Setelah dilantik dan memerintah, SBY mewujudkan janji-janjinya kepada rakyat. Khusus kepada Pak Mayar, SBY berjanji mengaspal jalan tanah, membuat irigasi, dan mendirikan sekolah menengah atas negeri (SMAN) di Kecamatan Gunung Putri.
Tahun demi tahun, janji-janji itu mewujud. Jalan tanah yang becek dan tidak bisa dilalui kendaraan saat hujan sudah diaspal. SMAN pertama di Gunung Putri juga didirikan tepat di seberang rumah Pak Mayar. Hanya irigasi yang tidak mewujud dengan catatan.
Pak Mayar senang sekaligus sedih mendapati perubahan di desanya. Jalan-jalan yang diaspal tidak memudahkannya menjual lengkuas atau serai hasil tanamnya. Jalan-jalan yang diaspal mengurangi lahan garapannya untuk menanam lengkuas dan serai karena dijadikan perumahan-perumahan.
Jalan-jalan yang diaspal memuka isolasi Desa Wana Herang yang ditinggali Pak Mayar dan keluarganya. Terbukanya isolasi desa sekaligus mengantar datangnya para pendatang yang ingin menguasai lahan-lahan.

## KETENTUAN TUGAS
Salin teks tentang Pak Mayar di atas dari "Tahun demi tahun, janji-janji" sampai "karena dijadikan perumahan-perumahan." tanpa mengubah satu kata pun. Data di bawah ini tidak ada kaitannya dengan teks di atas.

(Baris-baris dari kumpulan data)

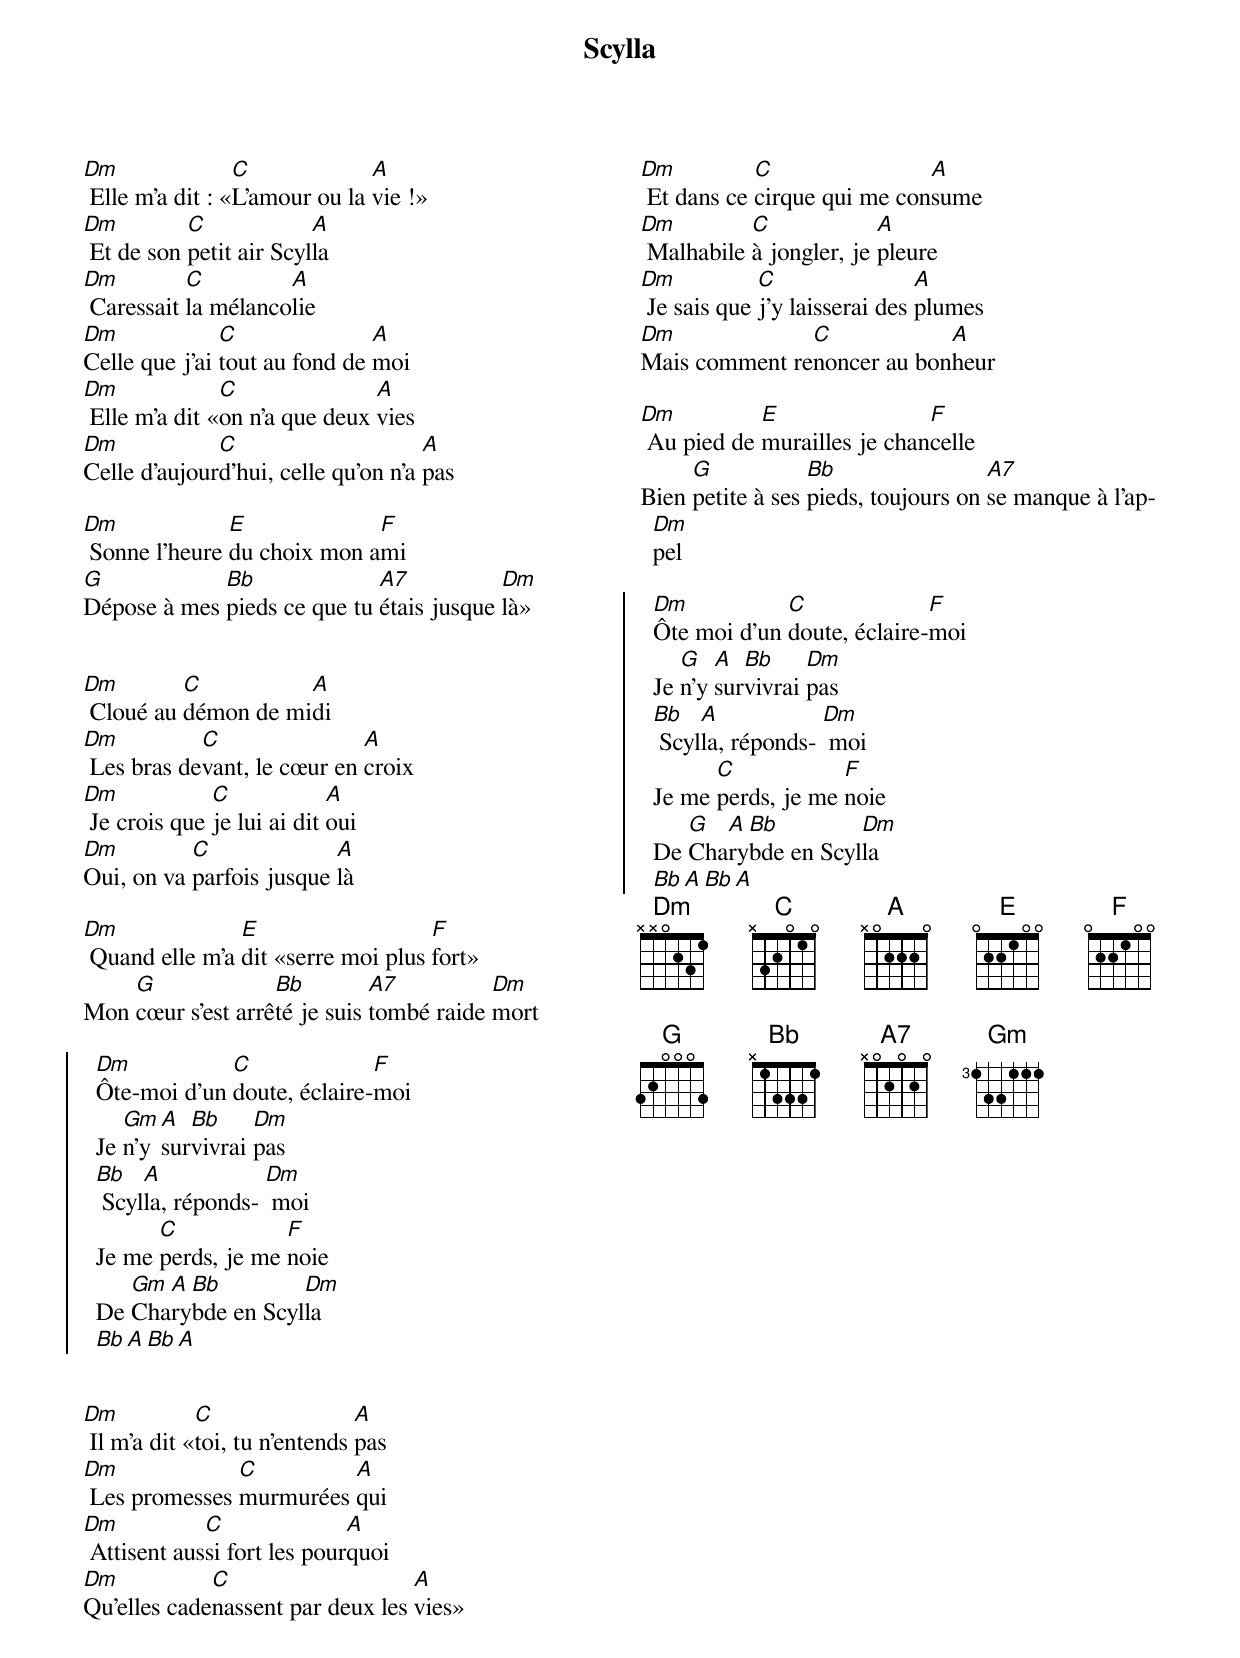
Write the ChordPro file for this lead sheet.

{title: Scylla}
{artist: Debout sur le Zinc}
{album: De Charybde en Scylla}
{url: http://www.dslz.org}
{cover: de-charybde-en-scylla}
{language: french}
{columns: 2}
{define: Dm frets X X 0 2 3 1}
{define: C frets X 3 2 0 1 0}
{define: A frets X 0 2 2 2 0}
{define: E frets 0 2 2 1 0 0}
{define: F base-fret 1 frets 0 2 2 1 0 0}
{define: G frets 3 2 0 0 0 3}
{define: B& base-fret 1 frets X 0 2 2 2 0}
{define: A7 frets X 0 2 0 2 0}
{define: Dm frets 2 2 1 0}
{define: C frets 0 0 0 3}
{define: A frets 2 1 0 0}
{define: E base-fret 2 frets 2 2 2 0}
{define: F frets 2 0 1 0}
{define: G frets 0 2 3 2}
{define: B& base-fret 1 frets 2 1 0 0}
{define: A7 frets 0 1 0 0}


[Dm] Elle m'a dit : «[C]L'amour ou la [A]vie !»
[Dm] Et de son [C]petit air Scyl[A]la
[Dm] Caressait [C]la mélanco[A]lie
[Dm]Celle que j'ai [C]tout au fond de [A]moi
[Dm] Elle m'a dit «[C]on n'a que deux [A]vies
[Dm]Celle d'aujour[C]d'hui, celle qu'on n'a [A]pas

[Dm] Sonne l'heure [E]du choix mon a[F]mi
[G]Dépose à mes [Bb]pieds ce que tu [A7]étais jusque [Dm]là»


[Dm] Cloué au [C]démon de mi[A]di
[Dm] Les bras de[C]vant, le cœur en [A]croix
[Dm] Je crois que [C]je lui ai dit [A]oui
[Dm]Oui, on va [C]parfois jusque [A]là

[Dm] Quand elle m'a [E]dit «serre moi plus [F]fort»
Mon [G]cœur s'est arrê[Bb]té je suis [A7]tombé raide [Dm]mort

{start_of_chorus}
  [Dm]Ôte-moi d'un [C]doute, éclaire-[F]moi
  Je [Gm]n'y [A]sur[Bb]vivrai [Dm]pas
  [Bb] Scyl[A]la, réponds- [Dm] moi
  Je me [C]perds, je me [F]noie
  De [Gm]Cha[A]ry[Bb]bde en Scyl[Dm]la
  [Bb A Bb A]
{end_of_chorus}


[Dm] Il m'a dit «[C]toi, tu n'entends [A]pas
[Dm] Les promesses [C]murmurées [A]qui
[Dm] Attisent aus[C]si fort les pour[A]quoi
[Dm]Qu'elles cade[C]nassent par deux les [A]vies»
[Dm] Et dans ce [C]cirque qui me con[A]sume
[Dm] Malhabile [C]à jongler, je [A]pleure
[Dm] Je sais que [C]j'y laisserai des [A]plumes
[Dm]Mais comment re[C]noncer au bon[A]heur

[Dm] Au pied de [E]murailles je chan[F]celle
Bien [G]petite à ses [Bb]pieds, toujours on [A7]se manque à l'ap[Dm]pel

{start_of_chorus}
  [Dm]Ôte moi d'un [C]doute, éclaire-[F]moi
  Je [G]n'y [A]sur[Bb]vivrai [Dm]pas
  [Bb] Scyl[A]la, réponds- [Dm] moi
  Je me [C]perds, je me [F]noie
  De [G]Cha[A]ry[Bb]bde en Scyl[Dm]la
  [Bb A Bb A]
{end_of_chorus}
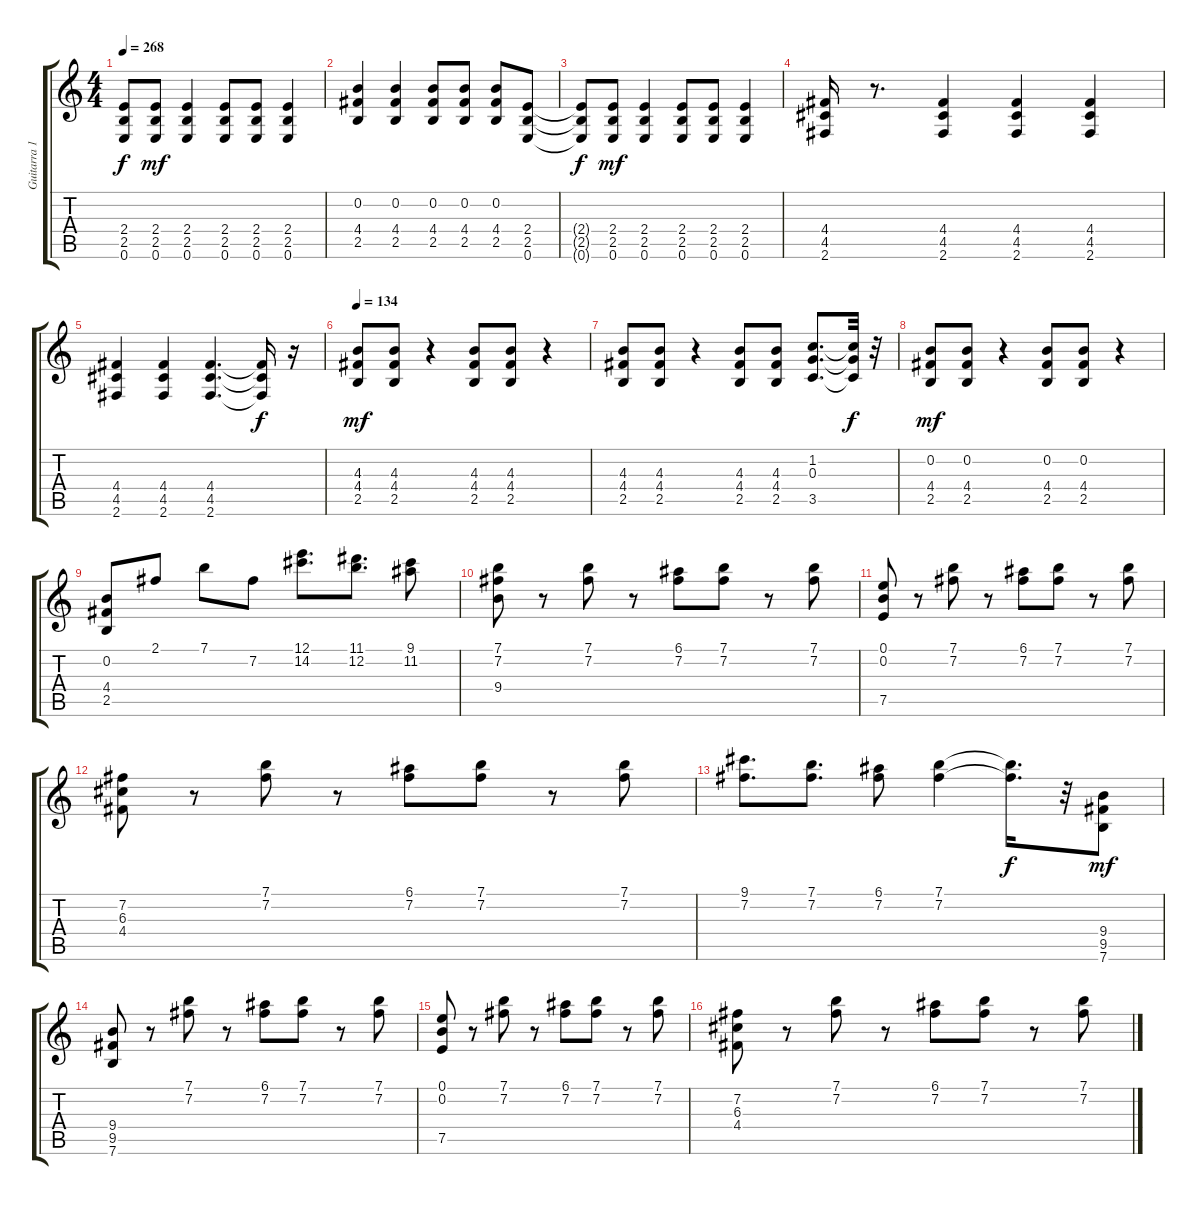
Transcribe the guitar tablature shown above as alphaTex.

\track ("Guitarra 1" "Guitarra 1") {instrument distortionguitar}
\staff {score tabs}
\tuning (E4 B3 G3 D3 A2 E2) {hide}
\ts (4 4)
\tempo 268
\clef g2
\ks c
(2.4{t} 2.5{t} 0.6{t}).8{dy f} (2.4 2.5 0.6).8{dy mf} (2.4 2.5 0.6).4 (2.4 2.5 0.6).8 (2.4 2.5 0.6).8 (2.4 2.5 0.6).4 |
(0.2 4.4 2.5).4 (0.2 4.4 2.5).4 (0.2 4.4 2.5).8 (0.2 4.4 2.5).8 (0.2 4.4 2.5).8 (2.4 2.5 0.6).8 |
(2.4{t} 2.5{t} 0.6{t}).8{dy f} (2.4 2.5 0.6).8{dy mf} (2.4 2.5 0.6).4 (2.4 2.5 0.6).8 (2.4 2.5 0.6).8 (2.4 2.5 0.6).4 |
(4.4 4.5 2.6).16 r.8{d} (4.4 4.5 2.6).4 (4.4 4.5 2.6).4 (4.4 4.5 2.6).4 |
(4.4 4.5 2.6).4 (4.4 4.5 2.6).4 (4.4 4.5 2.6).4{d} (4.4{t} 4.5{t} 2.6{t}).16{dy f} r.16 |
\tempo 134
(4.3 4.4 2.5).8{dy mf} (4.3 4.4 2.5).8 r.4 (4.3 4.4 2.5).8 (4.3 4.4 2.5).8 r.4 |
(4.3 4.4 2.5).8 (4.3 4.4 2.5).8 r.4 (4.3 4.4 2.5).8 (4.3 4.4 2.5).8 (1.2 0.3 3.5).8{d} (1.2{t} 0.3{t} 3.5{t}).32{dy f} r.32 |
(0.2 4.4 2.5).8{dy mf} (0.2 4.4 2.5).8 r.4 (0.2 4.4 2.5).8 (0.2 4.4 2.5).8 r.4 |
(0.2 4.4 2.5).8 2.1.8 7.1.8 7.2.8 (12.1 14.2).8{d} (11.1 12.2).8{d} (9.1 11.2).8 |
(7.1 7.2 9.4).8 r.8 (7.1 7.2).8 r.8 (6.1 7.2).8 (7.1 7.2).8 r.8 (7.1 7.2).8 |
(0.1 0.2 7.5).8 r.8 (7.1 7.2).8 r.8 (6.1 7.2).8 (7.1 7.2).8 r.8 (7.1 7.2).8 |
(7.2 6.3 4.4).8 r.8 (7.1 7.2).8 r.8 (6.1 7.2).8 (7.1 7.2).8 r.8 (7.1 7.2).8 |
(9.1 7.2).8{d} (7.1 7.2).8{d} (6.1 7.2).8 (7.1 7.2).4 (7.1{t} 7.2{t}).16{d dy f} r.32 (9.4 9.5 7.6).8{dy mf} |
(9.4 9.5 7.6).8 r.8 (7.1 7.2).8 r.8 (6.1 7.2).8 (7.1 7.2).8 r.8 (7.1 7.2).8 |
(0.1 0.2 7.5).8 r.8 (7.1 7.2).8 r.8 (6.1 7.2).8 (7.1 7.2).8 r.8 (7.1 7.2).8 |
(7.2 6.3 4.4).8 r.8 (7.1 7.2).8 r.8 (6.1 7.2).8 (7.1 7.2).8 r.8 (7.1 7.2).8
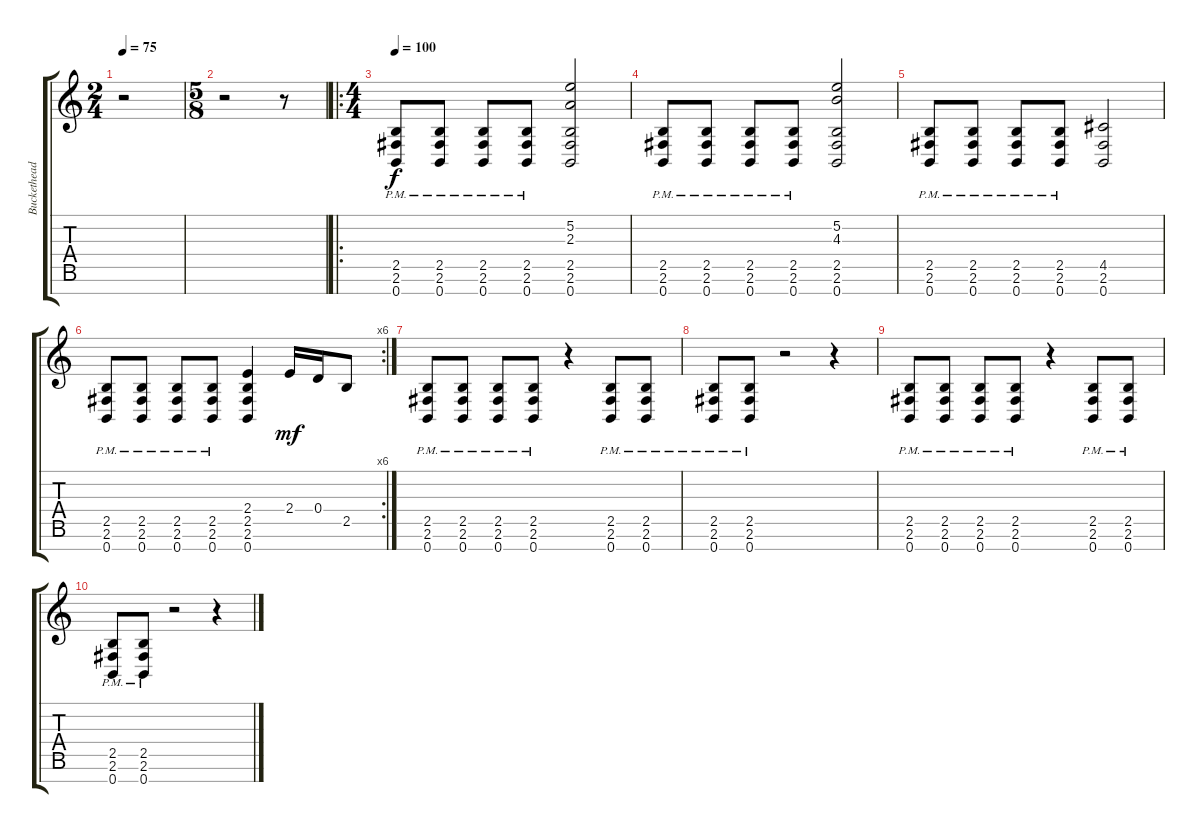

## JAWABAN TUGAS
Tahun demi tahun, janji-janji itu mewujud. Jalan tanah yang becek dan tidak bisa dilalui kendaraan saat hujan sudah diaspal. SMAN pertama di Gunung Putri juga didirikan tepat di seberang rumah Pak Mayar. Hanya irigasi yang tidak mewujud dengan catatan.
Pak Mayar senang sekaligus sedih mendapati perubahan di desanya. Jalan-jalan yang diaspal tidak memudahkannya menjual lengkuas atau serai hasil tanamnya. Jalan-jalan yang diaspal mengurangi lahan garapannya untuk menanam lengkuas dan serai karena dijadikan perumahan-perumahan.